Low Cost Lower Gastrointestinal Surgery in India Bears Good Outcome for Overseas Patients

India’s is an emerging leader in the field of medical tourism sector with medical treatments including the Lower Gastrointestinal Surgery. There are couple of factors which contribute an overwhelming response to this paradigm shift.

 

Mumbai, Maharastra -- (SBWIRE) -- 08/29/2010 -- To name them a few, the foreign patients get a very low cost Lower Gastrointestinal Surgery in India comes with the availability of latest and modern medical technologies enabled hospitals. The growing compliance on international quality standards, as well as the fact that foreigners are not likely to face a language barrier also is the other reasons why there is a rush. While hospitals and medical units catering the Lower Gastrointestinal Surgery in India have the Joint Commission International (JCI) and National Accreditation Board (NABH) certification, which of late have mushroomed all across the country. While the surgeons and medical team catering Lower Gastrointestinal Surgery in India are the most competent with most of the have massive experience of handling complex cases both here and abroad.

Lower Gastrointestinal is defined as an abnormal Intraluminal blood loss from a source distal to the Treitz ligamentum. Lower Gastrointestinal bleeding is classified under three groups according to the amount of bleeding. Massive hemorrhage is a life-threatening condition and requires transfusion of at least 5 units of blood. An emergency operation is required in approximately 10% of patients with Lower Gastrointestinal bleeding. When the bleeding point is localized, perform a limited segmental resection of the small or large bowel. A limited segmental resection is preferred because it can be performed with low morbidity, mortality, and rebleeding rates. If the patient is hemodynamically unstable because ongoing hemorrhage, perform an emergency Lower Gastrointestinal surgery before any diagnostic study. In these cases, the surgeon makes every attempt to diagnose the bleeding point intraoperatively.
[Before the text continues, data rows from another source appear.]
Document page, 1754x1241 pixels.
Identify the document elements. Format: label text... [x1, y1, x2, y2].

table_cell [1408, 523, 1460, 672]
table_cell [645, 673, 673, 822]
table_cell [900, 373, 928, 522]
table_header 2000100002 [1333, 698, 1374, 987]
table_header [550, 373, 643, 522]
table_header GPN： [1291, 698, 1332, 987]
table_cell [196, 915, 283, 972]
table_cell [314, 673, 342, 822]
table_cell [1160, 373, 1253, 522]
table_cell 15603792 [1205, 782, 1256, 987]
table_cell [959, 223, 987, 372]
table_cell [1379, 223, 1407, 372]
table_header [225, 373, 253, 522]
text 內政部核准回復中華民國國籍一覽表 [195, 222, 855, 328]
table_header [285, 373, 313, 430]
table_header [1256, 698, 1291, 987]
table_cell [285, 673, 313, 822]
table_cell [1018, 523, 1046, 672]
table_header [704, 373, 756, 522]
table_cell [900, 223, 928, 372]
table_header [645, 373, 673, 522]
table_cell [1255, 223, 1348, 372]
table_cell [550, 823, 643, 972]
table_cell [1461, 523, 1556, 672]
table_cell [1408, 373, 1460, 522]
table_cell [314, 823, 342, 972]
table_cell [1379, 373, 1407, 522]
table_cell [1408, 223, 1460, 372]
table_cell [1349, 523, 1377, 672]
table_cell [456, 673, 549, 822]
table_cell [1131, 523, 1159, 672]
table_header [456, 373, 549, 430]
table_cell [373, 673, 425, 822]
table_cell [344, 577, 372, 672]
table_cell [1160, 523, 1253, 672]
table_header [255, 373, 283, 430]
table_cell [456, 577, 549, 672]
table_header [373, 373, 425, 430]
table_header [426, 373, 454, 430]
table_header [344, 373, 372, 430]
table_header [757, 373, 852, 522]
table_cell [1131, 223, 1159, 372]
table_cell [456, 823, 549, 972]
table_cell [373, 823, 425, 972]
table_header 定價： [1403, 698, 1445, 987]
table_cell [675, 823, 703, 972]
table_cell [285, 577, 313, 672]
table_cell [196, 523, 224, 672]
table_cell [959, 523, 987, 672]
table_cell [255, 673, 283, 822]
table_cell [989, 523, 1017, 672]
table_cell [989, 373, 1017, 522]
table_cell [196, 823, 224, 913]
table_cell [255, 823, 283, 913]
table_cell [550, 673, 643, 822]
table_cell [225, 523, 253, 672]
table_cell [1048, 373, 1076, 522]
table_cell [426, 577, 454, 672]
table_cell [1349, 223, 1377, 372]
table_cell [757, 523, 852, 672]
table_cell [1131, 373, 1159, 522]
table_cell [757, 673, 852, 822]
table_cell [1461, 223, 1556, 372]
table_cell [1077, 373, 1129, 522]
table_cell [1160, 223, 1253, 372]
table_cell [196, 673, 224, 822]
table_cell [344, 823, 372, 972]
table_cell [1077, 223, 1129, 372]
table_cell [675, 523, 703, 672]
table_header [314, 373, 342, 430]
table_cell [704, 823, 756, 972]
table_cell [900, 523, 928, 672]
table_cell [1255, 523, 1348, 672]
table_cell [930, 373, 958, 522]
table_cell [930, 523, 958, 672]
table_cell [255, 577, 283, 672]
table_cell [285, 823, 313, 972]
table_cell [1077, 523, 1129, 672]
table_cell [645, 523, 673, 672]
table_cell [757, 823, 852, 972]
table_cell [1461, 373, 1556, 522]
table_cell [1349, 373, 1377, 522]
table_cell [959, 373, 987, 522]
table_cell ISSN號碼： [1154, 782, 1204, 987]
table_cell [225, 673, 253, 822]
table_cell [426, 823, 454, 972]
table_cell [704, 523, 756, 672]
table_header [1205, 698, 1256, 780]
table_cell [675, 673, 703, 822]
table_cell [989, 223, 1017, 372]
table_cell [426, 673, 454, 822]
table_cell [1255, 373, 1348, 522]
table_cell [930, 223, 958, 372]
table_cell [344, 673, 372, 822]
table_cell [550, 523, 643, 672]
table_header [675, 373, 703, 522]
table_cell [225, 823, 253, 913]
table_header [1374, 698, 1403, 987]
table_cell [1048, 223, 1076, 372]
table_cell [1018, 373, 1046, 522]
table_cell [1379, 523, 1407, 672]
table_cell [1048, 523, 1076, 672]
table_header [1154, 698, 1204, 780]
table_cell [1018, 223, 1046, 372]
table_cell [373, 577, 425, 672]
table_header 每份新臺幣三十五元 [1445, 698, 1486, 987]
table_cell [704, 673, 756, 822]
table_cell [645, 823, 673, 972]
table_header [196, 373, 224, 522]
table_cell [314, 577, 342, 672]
Intraoperative EGD, surgeon-guided enteroscopy, and colonoscopy may be helpful in diagnosing undiagnosed massive GI bleeding. Depending on the availability of local resources and the patient's condition, it may sometimes be better to perform subtotal colectomy under Lower Gastrointestinal Surgery with distal ileal inspection than to try to achieve these other tests, particularly if the surgeon is not privileged or comfortable with endoscopy. If the bleeding point cannot be diagnosed following a thorough intraoperative endoscopy and examination and if evidence points to colonic bleeding, perform a subtotal colectomy with ileorectal anastomosis.